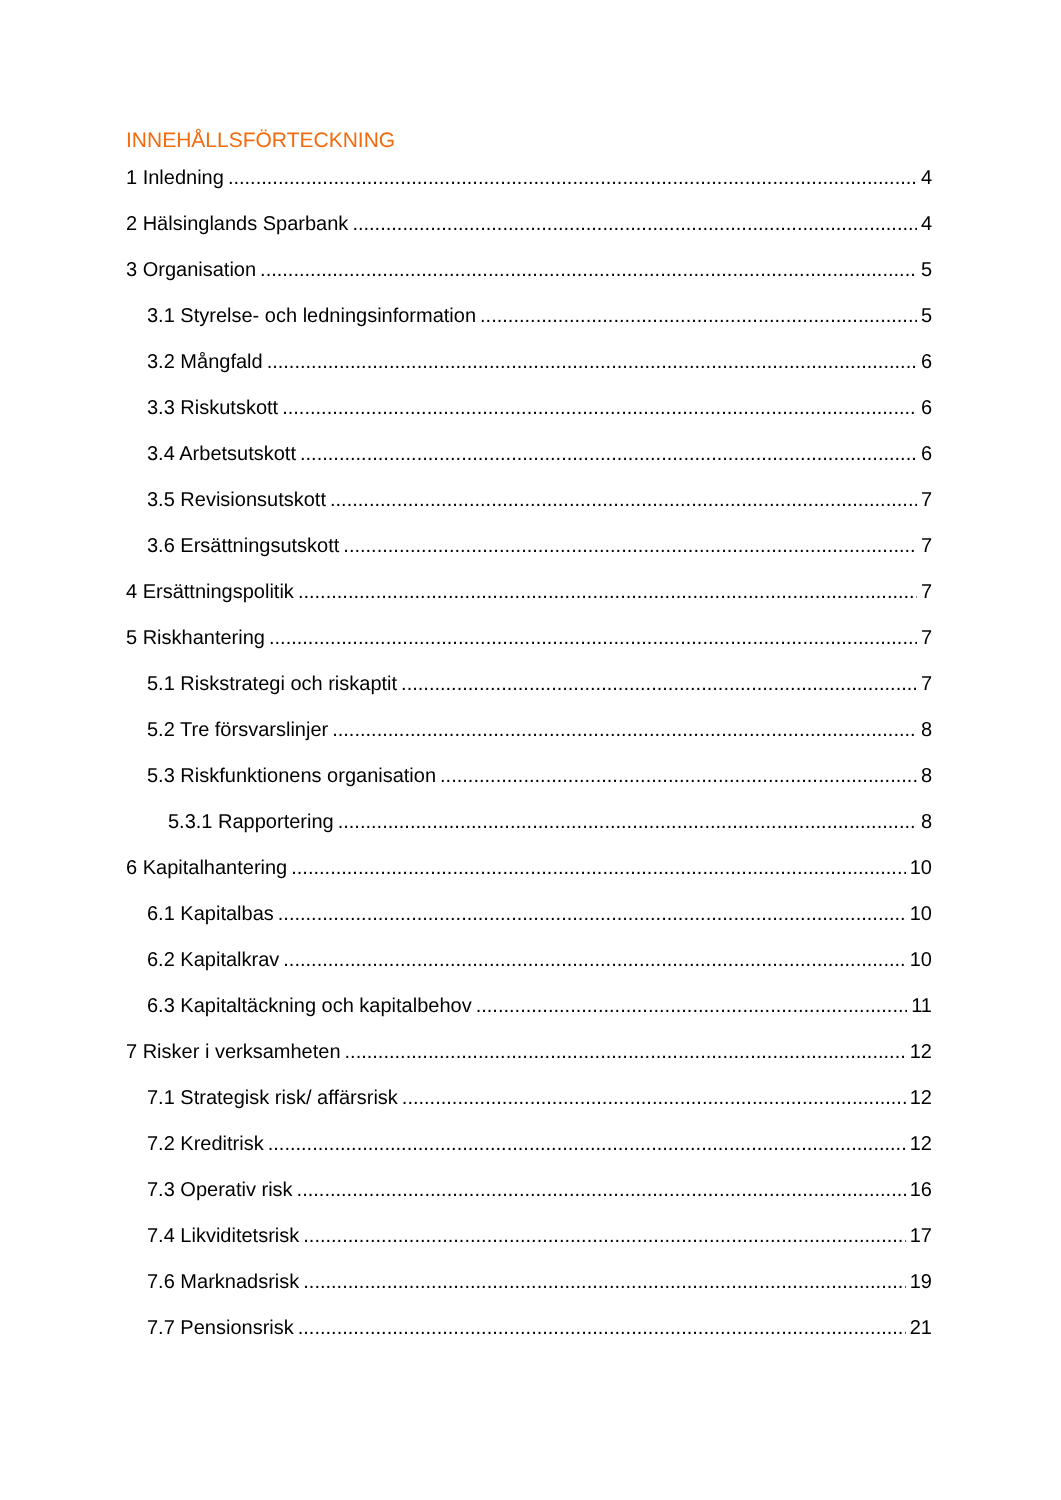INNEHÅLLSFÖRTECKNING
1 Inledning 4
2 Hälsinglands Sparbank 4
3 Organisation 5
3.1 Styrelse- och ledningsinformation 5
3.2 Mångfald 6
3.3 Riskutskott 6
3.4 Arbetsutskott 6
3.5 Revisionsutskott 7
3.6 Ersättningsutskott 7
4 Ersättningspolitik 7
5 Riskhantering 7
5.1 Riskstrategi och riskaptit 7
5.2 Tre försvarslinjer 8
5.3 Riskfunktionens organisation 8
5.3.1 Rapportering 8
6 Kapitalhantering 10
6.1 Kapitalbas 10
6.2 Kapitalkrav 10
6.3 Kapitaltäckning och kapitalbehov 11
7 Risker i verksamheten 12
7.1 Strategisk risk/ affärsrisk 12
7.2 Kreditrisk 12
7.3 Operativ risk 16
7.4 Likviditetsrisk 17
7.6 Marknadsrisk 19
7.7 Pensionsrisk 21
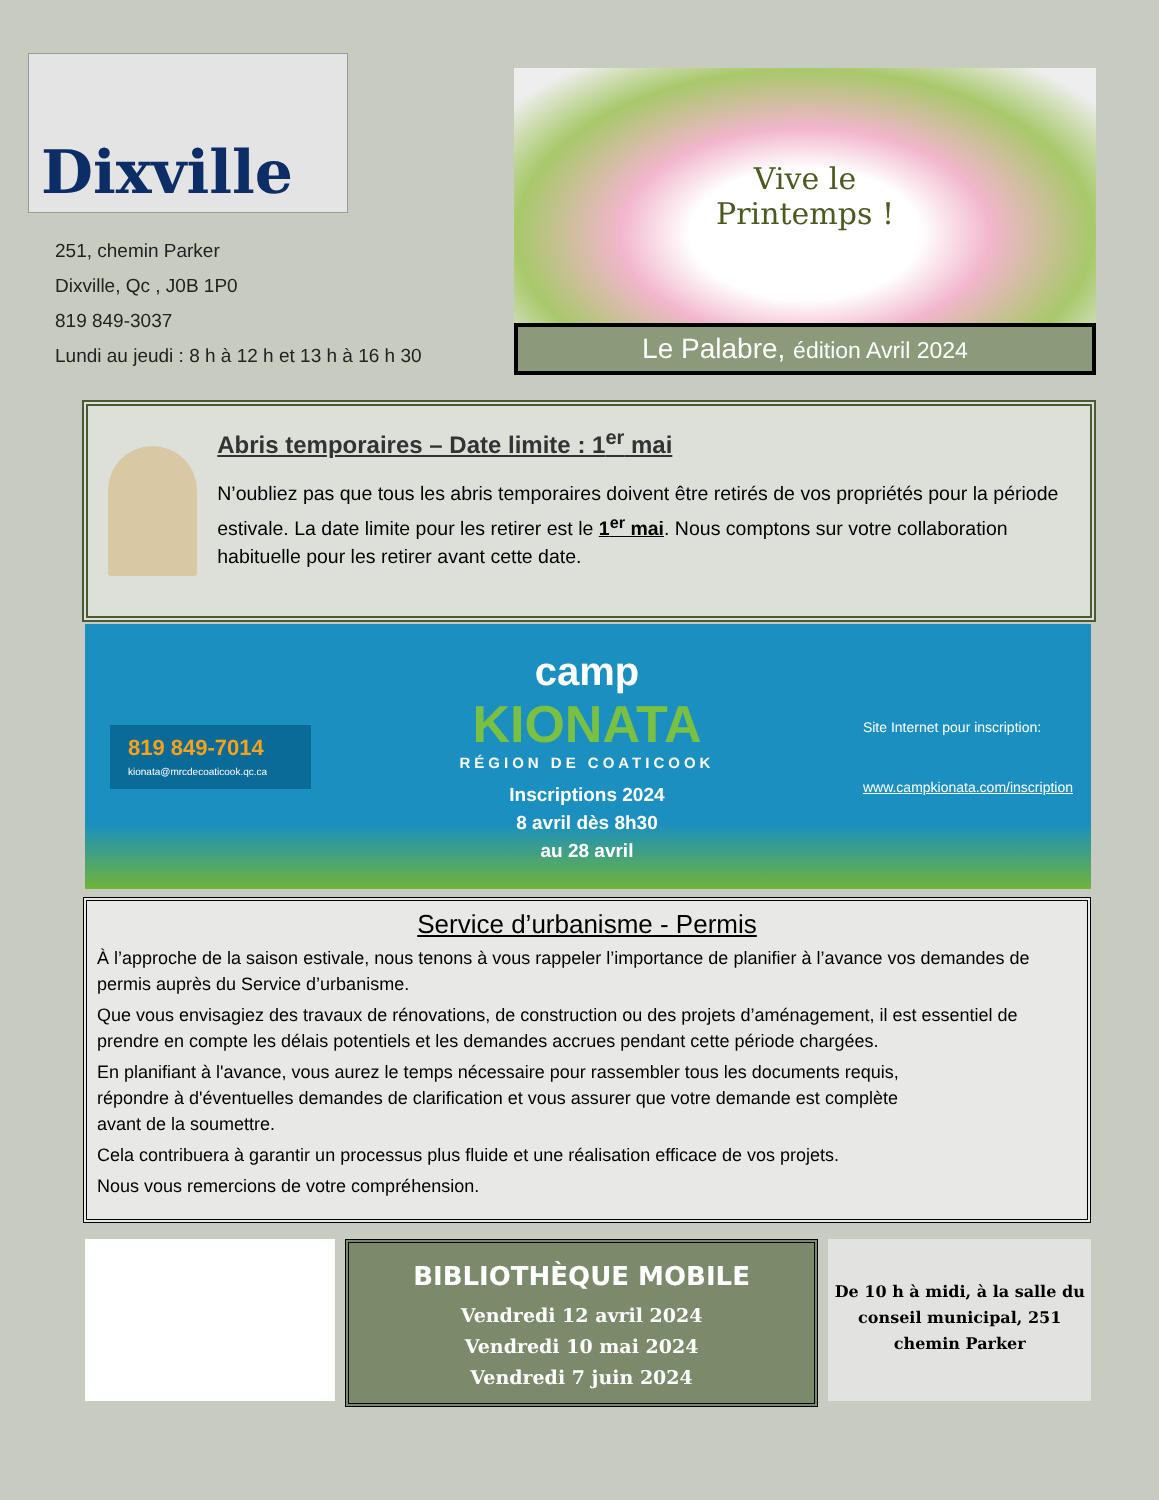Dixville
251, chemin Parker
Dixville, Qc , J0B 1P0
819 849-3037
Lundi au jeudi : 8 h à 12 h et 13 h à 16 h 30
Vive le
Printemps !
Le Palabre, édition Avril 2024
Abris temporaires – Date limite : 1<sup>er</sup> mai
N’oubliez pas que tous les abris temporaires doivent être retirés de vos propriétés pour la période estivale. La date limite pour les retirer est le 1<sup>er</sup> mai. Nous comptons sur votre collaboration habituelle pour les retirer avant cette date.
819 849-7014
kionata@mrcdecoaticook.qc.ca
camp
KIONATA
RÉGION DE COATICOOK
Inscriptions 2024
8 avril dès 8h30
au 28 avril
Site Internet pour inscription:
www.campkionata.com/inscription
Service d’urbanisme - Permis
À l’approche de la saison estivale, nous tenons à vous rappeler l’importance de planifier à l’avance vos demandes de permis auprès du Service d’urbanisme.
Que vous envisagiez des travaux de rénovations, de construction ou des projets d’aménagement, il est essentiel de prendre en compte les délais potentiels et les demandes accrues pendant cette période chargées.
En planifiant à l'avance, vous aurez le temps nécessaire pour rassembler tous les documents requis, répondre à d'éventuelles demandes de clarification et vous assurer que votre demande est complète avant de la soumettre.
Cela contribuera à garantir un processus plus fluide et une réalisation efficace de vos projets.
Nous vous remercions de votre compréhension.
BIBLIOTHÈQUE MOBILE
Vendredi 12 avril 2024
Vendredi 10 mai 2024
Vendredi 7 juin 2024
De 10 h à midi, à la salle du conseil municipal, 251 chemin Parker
════
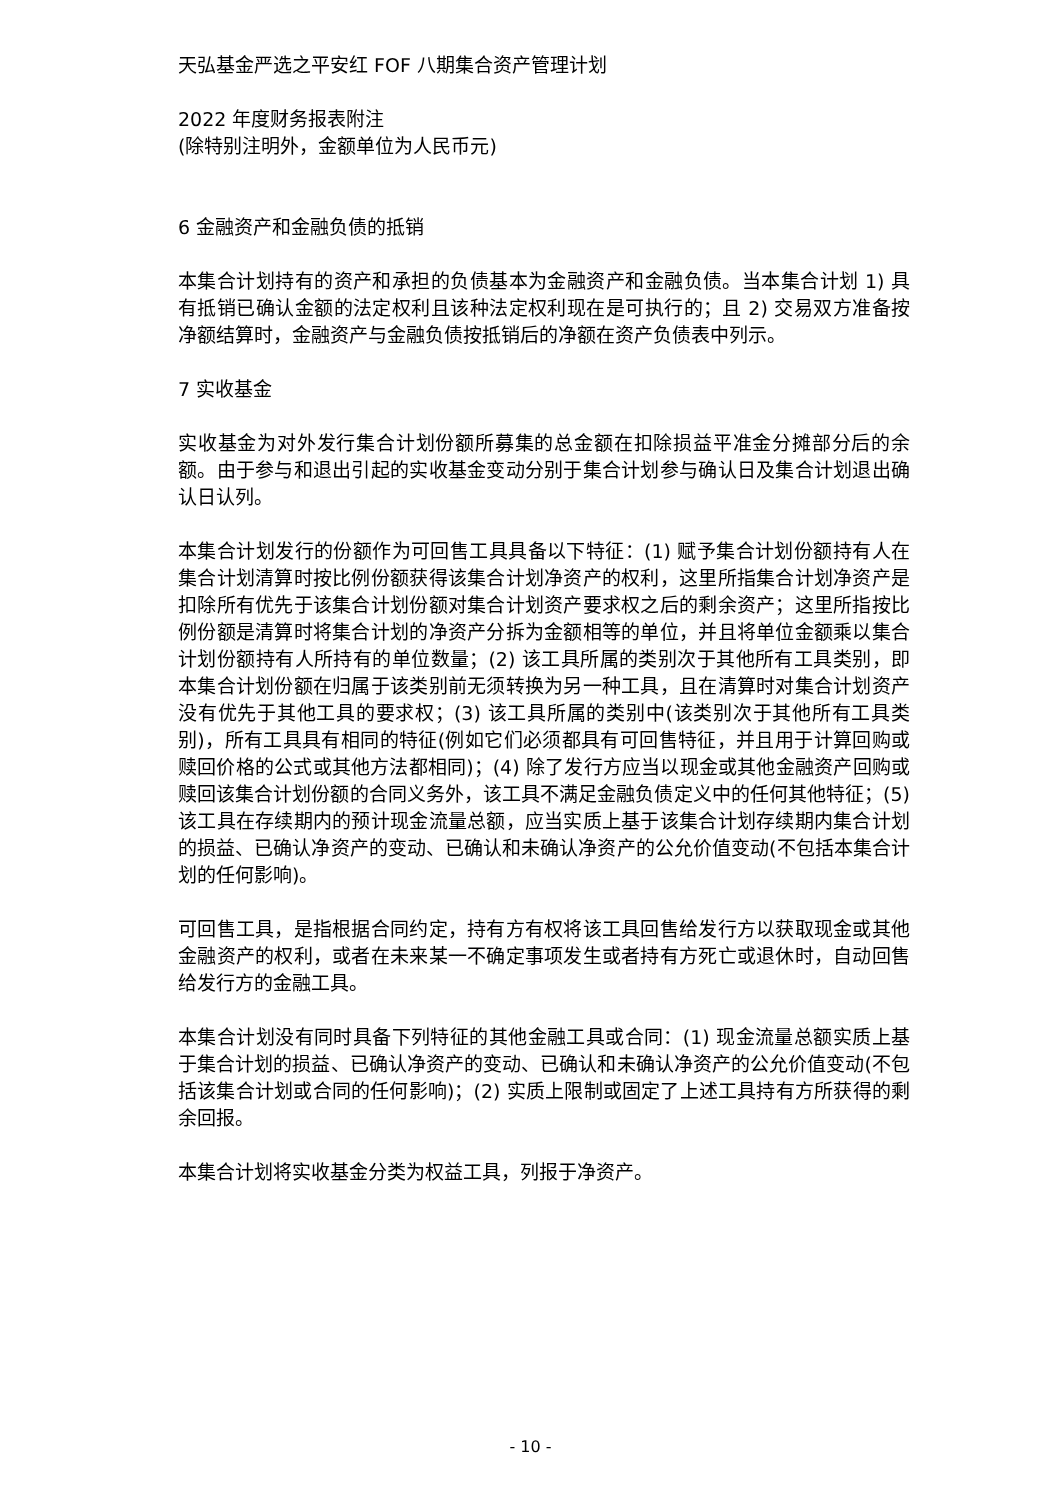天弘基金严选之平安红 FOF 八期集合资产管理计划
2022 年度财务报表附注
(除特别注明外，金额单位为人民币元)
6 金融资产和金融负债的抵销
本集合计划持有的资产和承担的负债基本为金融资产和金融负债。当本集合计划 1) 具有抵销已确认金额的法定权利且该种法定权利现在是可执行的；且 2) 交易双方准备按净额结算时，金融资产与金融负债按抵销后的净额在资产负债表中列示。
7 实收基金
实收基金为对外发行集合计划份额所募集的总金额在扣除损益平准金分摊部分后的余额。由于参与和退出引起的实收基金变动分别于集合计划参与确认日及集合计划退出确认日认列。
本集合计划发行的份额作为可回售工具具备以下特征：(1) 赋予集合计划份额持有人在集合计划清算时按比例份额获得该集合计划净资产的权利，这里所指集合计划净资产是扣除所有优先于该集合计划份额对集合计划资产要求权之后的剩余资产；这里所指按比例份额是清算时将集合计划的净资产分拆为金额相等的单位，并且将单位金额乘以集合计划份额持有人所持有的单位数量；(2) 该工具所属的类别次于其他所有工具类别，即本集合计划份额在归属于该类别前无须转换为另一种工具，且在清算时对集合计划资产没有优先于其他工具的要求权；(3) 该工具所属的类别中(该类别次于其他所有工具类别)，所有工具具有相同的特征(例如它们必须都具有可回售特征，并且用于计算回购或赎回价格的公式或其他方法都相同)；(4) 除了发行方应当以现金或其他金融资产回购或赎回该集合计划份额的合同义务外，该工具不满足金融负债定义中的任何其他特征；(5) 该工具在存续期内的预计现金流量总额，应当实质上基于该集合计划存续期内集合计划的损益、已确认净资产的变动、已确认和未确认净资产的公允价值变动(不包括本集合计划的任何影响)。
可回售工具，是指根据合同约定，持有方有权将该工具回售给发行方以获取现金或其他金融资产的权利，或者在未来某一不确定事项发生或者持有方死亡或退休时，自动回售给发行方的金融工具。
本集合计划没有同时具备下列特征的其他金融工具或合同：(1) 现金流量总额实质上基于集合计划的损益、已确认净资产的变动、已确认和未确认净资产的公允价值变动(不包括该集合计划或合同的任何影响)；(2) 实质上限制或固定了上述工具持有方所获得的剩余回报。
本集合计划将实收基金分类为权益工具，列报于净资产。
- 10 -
════
- **Work instructions**: With the pictures removed from your copy, retype the lines above from the one that contains "3.1 Styrelse- och ledningsinformation 5" through the one that contains "Service d’urbanisme - Permis", exactly.

- **Answer below**:
3.1 Styrelse- och ledningsinformation 5
3.2 Mångfald 6
3.3 Riskutskott 6
3.4 Arbetsutskott 6
3.5 Revisionsutskott 7
3.6 Ersättningsutskott 7
4 Ersättningspolitik 7
5 Riskhantering 7
5.1 Riskstrategi och riskaptit 7
5.2 Tre försvarslinjer 8
5.3 Riskfunktionens organisation 8
5.3.1 Rapportering 8
6 Kapitalhantering 10
6.1 Kapitalbas 10
6.2 Kapitalkrav 10
6.3 Kapitaltäckning och kapitalbehov 11
7 Risker i verksamheten 12
7.1 Strategisk risk/ affärsrisk 12
7.2 Kreditrisk 12
7.3 Operativ risk 16
7.4 Likviditetsrisk 17
7.6 Marknadsrisk 19
7.7 Pensionsrisk 21
Dixville
251, chemin Parker
Dixville, Qc , J0B 1P0
819 849-3037
Lundi au jeudi : 8 h à 12 h et 13 h à 16 h 30
Vive le
Printemps !
Le Palabre, édition Avril 2024
Abris temporaires – Date limite : 1<sup>er</sup> mai
N’oubliez pas que tous les abris temporaires doivent être retirés de vos propriétés pour la période estivale. La date limite pour les retirer est le 1<sup>er</sup> mai. Nous comptons sur votre collaboration habituelle pour les retirer avant cette date.
819 849-7014
kionata@mrcdecoaticook.qc.ca
camp
KIONATA
RÉGION DE COATICOOK
Inscriptions 2024
8 avril dès 8h30
au 28 avril
Site Internet pour inscription:
www.campkionata.com/inscription
Service d’urbanisme - Permis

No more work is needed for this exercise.